In preparation of our 2nd Annual Penny Pinching Pickers competition with our friends Karen and Eric (if you don’t know what I’m talking about, see last year’s competition here), we decided to visit a few thrift stores on Saturday. And at one of my favorite thrift stores when I lived in Maine, a store operated by the Nine Lives animal shelter, we came upon this chair, sitting proudly outside, beside the road.

Only a Mainer would process that a broken arm rest can be repaired by drilling several holes into the plastic, placing a small log on the surface and tying it down with cable ties, threaded through the drilled holes.


I’m not sure if this solution is more comfortable. But, again, I will say that this unique chair, with a price tag of $3 I might add, is the perfect example of Yankee Ingenuity.
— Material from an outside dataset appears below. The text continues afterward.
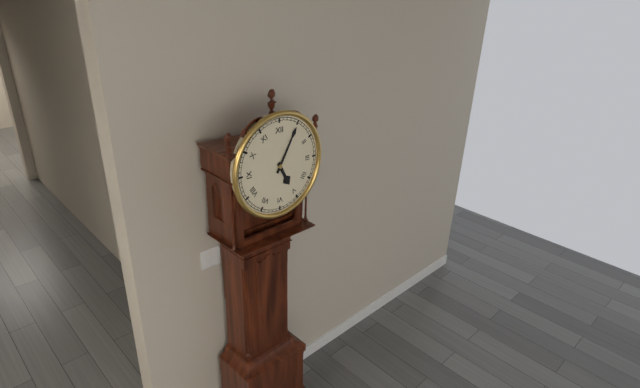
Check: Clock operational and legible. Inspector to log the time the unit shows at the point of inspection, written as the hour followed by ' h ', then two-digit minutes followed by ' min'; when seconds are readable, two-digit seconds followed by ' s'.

However, Eric says it’s a redneck creation, and proves that a “hillbilly” has no borders. As Eric stated to me “I know I have embraced my inner redneck because Lynne and Karen walked right by this exquisite example of a country-bumpkin-inspired lawn chair without even a first glance”

He questioned how seasoned pickers like Karen and myself (but I am in no way on the same level as Karen — she is a true, expert picker) walk right by this one-of-a-kind piece? He was mighty proud of himself for grabbing my attention and pointing out my oversight. All I could say is “Why would someone do that?”

He quickly explained that the arm on the chair was broken, and it was a simple “solution to the problem”. Extending the life of an object using whatever means are available to you that given minute, is one important trait of a rural redneck collectible.

What do you think? (I apologize in advance for the haphazard writing of this post! We left Maine this morning, picked up Chance and had to pack some leftover belongings I left at my parent’s home, in the van, and It’s after 11 pm, and I’m sitting in a hotel room somewhere in Pennsylvania. I need some sleep!)